### Supplied text:
━━━━━━━━━━

Monday, 14 February 2011

Louise Wilson






















As London gears up for ‘London Fashion Week’, 200% brings you an interview with Professor Louise Wilson OBE, Central Saint Martins Master of Fashion Course Director. Wilson is known for her deconstruct-then-reconstruct teaching style, and clear and outspoken views. Here she explains why “preparing” students for business is not the primary role of CSM; why she longs for “fashion to be unfashionable”, and whether there are any benefits for her to give interviews.

200%: Each year you review many portfolios from young, aspiring, fashion designers who apply for Central Saint Martins. How do you spot if someone has talent; for what qualities are you searching?

Louise Wilson: My job description is not to spot talent; my job description is 
Course Director. If I was a talent spotter, I would be called a ‘talent spotter’. I’m an educator: thus I’m looking for people that are interested in their subject, some of whom may become talented, but the premis of Central Saint Martins MA course is to educate people. Thus, whilst not being spotted as talented, with an education, you can still contribute to the design world. Saint Martins is tagged with this ‘star-talent-spotting’ label: but, when you’re here in the building, that’s not what we’re about – that’s other peoples’ projections.



200%: For what do you look when you review a portfolio?

Louise Wilson: I look for different skills: some people have cutting skills, some design or colour skills, some research skills, and some have it all. Whilst some people have only one or two skills, you take them in the hope you can drag the other skills out of them.

200%: Do you also teach your students the business side of the job?

Louise Wilson: No, because we’re too busy teaching them the creative aspect of the job, and we can not and should not be expected to do everything.

200%: Somehow, though, you teach your students the business side of the job as they all go on to have quite successful businesses.
Louise Wilson: I don’t think we do anything in particular, as we don’t give any lectures specific to business as it’s in-built! In-built in the briefs; in-built when we speak to them; in-built into dialogues, and with people that they meet and whom we suggest they meet. Whilst this is how we “prepare” them for business, this is not our primary role. We’re an Art college, and I never say we “prepare” them for business. Many art colleges have tried to tackle business and it has not been a success.

200%: It appears that some fashion journalists make your name synonymous with the words of ‘fearsome’, ‘opinionated’, or ‘abrasive’ when they refer to your teaching style. Does it bother you how you’re portrayed in the press?

Louise Wilson: Yes, it can be quite irritating and stupid. It bothers me in the respect that, if a 
multinational company was considering employing me as a consultant they may be put off, which is complete bullshit as I have previously worked as a consultant for Donna [Karan] and others. The rest of the time I don’t really give it much thought. Luckily I have another life, so I couldn’t care less. I also realize that a lot of people don’t even read most of the interviews, but it’s guaranteed that when it’s truly nasty it’s in the most well-read publications.

━━━━━━━━━━

### Dataset extract:
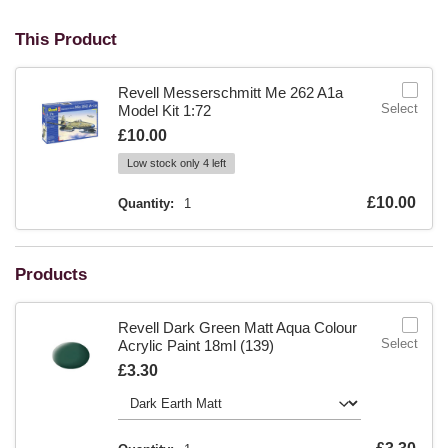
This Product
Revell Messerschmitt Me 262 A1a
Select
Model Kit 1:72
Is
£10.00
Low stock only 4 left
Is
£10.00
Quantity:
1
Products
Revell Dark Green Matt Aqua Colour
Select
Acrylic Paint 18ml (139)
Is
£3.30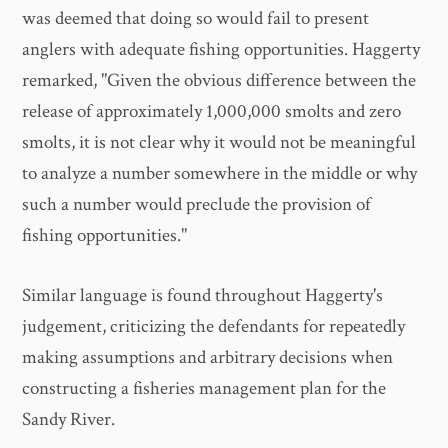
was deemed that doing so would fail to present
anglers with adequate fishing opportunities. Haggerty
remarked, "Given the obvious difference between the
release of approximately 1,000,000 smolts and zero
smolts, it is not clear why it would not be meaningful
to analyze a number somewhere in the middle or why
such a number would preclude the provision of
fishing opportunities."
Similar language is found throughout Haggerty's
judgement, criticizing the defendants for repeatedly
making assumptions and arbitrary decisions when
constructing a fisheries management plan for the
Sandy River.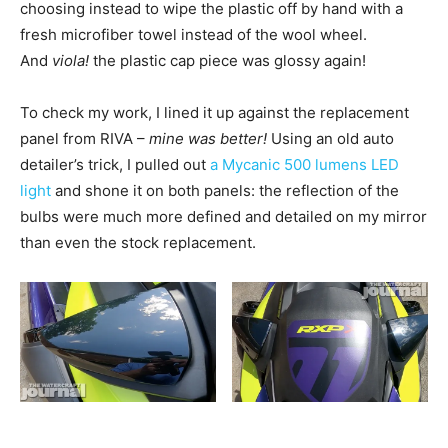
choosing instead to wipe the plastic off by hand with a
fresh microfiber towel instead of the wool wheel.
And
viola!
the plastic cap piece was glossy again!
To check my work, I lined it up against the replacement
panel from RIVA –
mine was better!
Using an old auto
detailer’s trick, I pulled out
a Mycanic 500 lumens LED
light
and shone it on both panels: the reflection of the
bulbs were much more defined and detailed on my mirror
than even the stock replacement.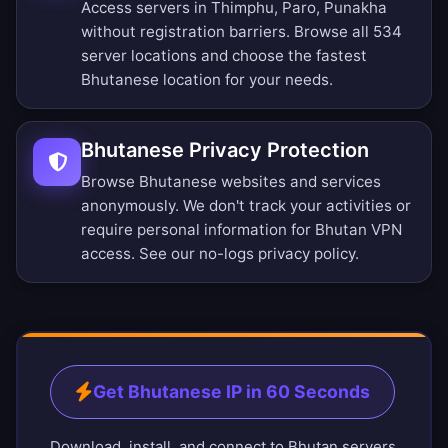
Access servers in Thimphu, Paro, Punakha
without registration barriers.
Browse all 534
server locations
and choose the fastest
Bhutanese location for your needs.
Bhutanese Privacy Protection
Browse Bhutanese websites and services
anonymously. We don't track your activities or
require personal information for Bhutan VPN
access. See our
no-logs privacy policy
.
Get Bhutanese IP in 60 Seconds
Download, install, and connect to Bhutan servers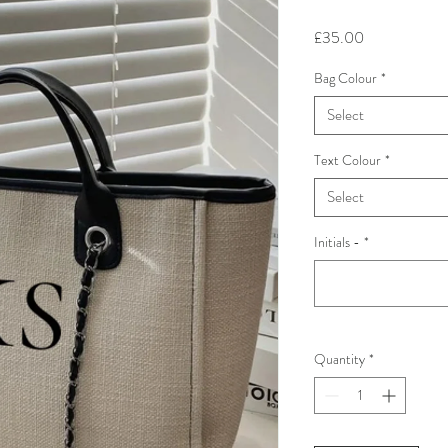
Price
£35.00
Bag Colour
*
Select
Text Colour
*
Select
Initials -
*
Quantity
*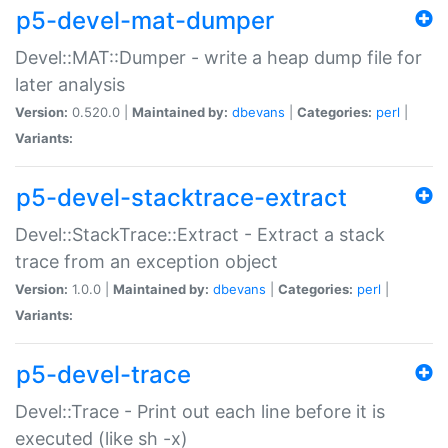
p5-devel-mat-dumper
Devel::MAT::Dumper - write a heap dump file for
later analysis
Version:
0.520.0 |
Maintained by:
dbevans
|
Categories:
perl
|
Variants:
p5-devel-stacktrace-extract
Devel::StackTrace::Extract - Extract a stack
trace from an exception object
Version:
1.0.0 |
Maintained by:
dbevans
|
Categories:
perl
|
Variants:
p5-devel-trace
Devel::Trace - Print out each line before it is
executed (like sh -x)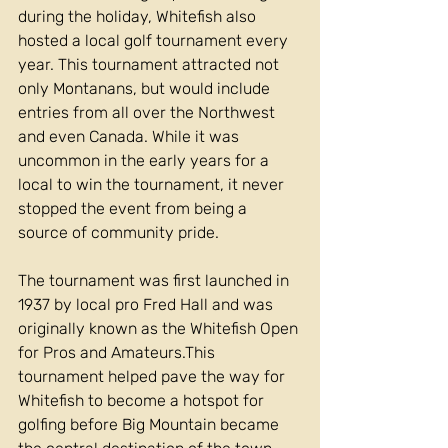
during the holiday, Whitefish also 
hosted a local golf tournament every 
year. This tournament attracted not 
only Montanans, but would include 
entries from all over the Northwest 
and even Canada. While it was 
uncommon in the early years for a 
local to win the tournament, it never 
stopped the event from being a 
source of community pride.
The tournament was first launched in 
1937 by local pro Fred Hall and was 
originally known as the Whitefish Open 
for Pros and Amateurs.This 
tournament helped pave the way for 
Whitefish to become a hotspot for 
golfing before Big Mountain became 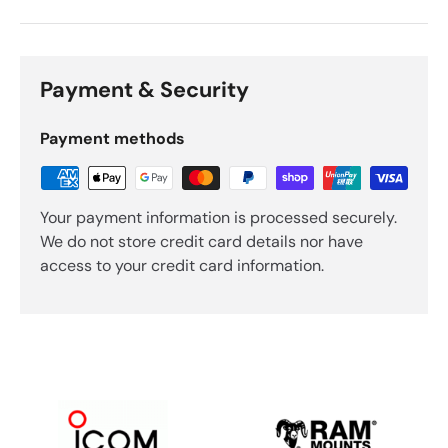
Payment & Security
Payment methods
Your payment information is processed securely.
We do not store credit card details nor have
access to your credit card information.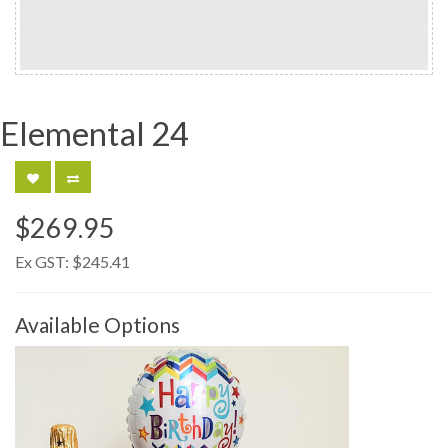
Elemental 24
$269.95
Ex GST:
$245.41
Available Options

━━━━━━━━━━

### Problems and tasks:
1. According to the Louise Wilson interview, why does the way the press portrays her bother her? Answer in one to three sentences.
2. Answer these questions from the Louise Wilson interview:
(a) What position does Wilson hold at Central Saint Martins?
(b) Which skills does she name when describing what she looks for in a portfolio?
(c) Which designer does she mention having worked for as a consultant?
3. Carry the Louise Wilson interview forward from its final sentence.
The items have nothing to do with the Louise Wilson interview.

### Answers for the tasks:
1. It bothers her because a multinational company thinking of hiring her as a consultant might be put off by it. She calls this nonsense, since she has already worked as a consultant for Donna Karan and others.

2.
(a) She is the Master of Fashion Course Director.
(b) Cutting, design or colour, and research skills.
(c) Donna Karan.

3.
200%: Is there any benefit for you to give interviews?
Louise Wilson: The interviews don’t bring anything compared with, for instance, that it does for a film actor. If you’re an actor like 
Brad Pitt, you’re selling a 
film and when you do those press interviews you’re getting paid technically. That’s been negotiated, it’s in your contract. If I give time to do press interviews I’m taking time out from teaching that I have to make up at another time. I’m not getting paid and there is no benefit. Whereas every other sector when you read interviews there is a knock-on effect, there’s a product to buy or they benefit somehow in kind, like the actor promoting a film. With education there is 
nothing to buy. What happens in education is you give more and more
 of yourself and then you realize you get less and less back. My mother is upset by some of the articles. There is little or no benefit and I have thought 
like that for years.

Central Saint Martins has a good reputation; the MA has a good reputation. It’s a reputation defined by it’s work, its moniker, not by me or how many interviews I do as the work stands for itself. This is why I’m sort of 
ambivalent about interviews on me because it [Central Saint
 Martins] will continue long after I’ve
 gone, as the college is bigger
 than any one person.

200%: Thus, does it concern you that the public’s perception of the MA Fashion course is that it is ‘Louise Wilson’?
Louise Wilson: Yes a concern is that you have a group of
 students that think they’re coming to be taught by me, which is wrong 
as they’re coming to be taught by a great course team. It shouldn’t matter whether I’m there or not. They’re coming here to do 
their own work. It’s only when they do their own work that I can even give them a critique.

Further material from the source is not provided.